You may have to run the chainring on the inside depending on the clearance. Who knows, if you run it on the inside you might not need a new BB. By the way, swapping chainring sides alters the chainline by about 5-7mm.

Cheers for the info. Unfortunatley the frame didn’t come with a BB as a starting point. I can’t even pull out my daily ride BB as it uses Cotter Pins and my new cranks are square taper…

I’ll probably get a 110mm and start from there.

Dan

I guess you’ve checked this page out?

Most track cranks go onto a 108 spindle. I put road cranks on a 110 spindle and got a 42mm chainline with the chainring on the inside mounts. To get that chailine on the outsidemounts, I would have required a 102 spindle.

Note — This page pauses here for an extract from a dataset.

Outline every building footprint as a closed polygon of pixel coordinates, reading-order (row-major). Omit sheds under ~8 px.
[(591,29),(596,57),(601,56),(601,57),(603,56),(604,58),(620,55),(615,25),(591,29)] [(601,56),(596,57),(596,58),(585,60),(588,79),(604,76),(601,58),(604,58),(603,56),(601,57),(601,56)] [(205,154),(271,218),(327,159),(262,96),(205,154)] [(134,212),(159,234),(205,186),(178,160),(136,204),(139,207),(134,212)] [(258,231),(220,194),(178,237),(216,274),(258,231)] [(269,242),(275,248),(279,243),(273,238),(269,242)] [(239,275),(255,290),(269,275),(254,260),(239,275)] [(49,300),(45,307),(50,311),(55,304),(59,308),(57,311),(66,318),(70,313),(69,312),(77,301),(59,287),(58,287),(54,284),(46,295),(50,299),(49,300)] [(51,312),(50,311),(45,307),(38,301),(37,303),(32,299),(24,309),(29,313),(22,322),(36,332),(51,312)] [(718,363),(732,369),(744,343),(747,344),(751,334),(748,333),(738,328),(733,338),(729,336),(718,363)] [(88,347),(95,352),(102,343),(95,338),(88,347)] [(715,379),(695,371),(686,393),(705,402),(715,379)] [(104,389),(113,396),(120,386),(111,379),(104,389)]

What is the chainline of the hub?

This is what I would do: take it to LBS, tell them you want a 4Xmm chainline (to match hub) and let them figure out which BB is right. If you buy one and it’s wrong, they might not let you swap if after it’s been installed.

This is one part of a build that in your particular situation you should take to a good LBS. If you tell em you want a straight chainline and drop it off they’ll have to do all the hard work and figure it out and you won’t be left with a bunch of BB’s that you have no use for. Either that or they may let you exchange them if the first one is wrong.

Yeah, I have three spare BB’s now from my latest build. Fortunately the shimano ones are pretty cheap. 20 -30 for un26 or un54s. I have a 103 and a 110 if you need either of those.

If you’re not a nuff nuff like myself you should be able to start with one (ie. 107mm) and then work out what you do need if its wrong.

If there is a way to work it out without doing a practice first I’d be interested to know. All depends on the various cranks, frame and rear spacing.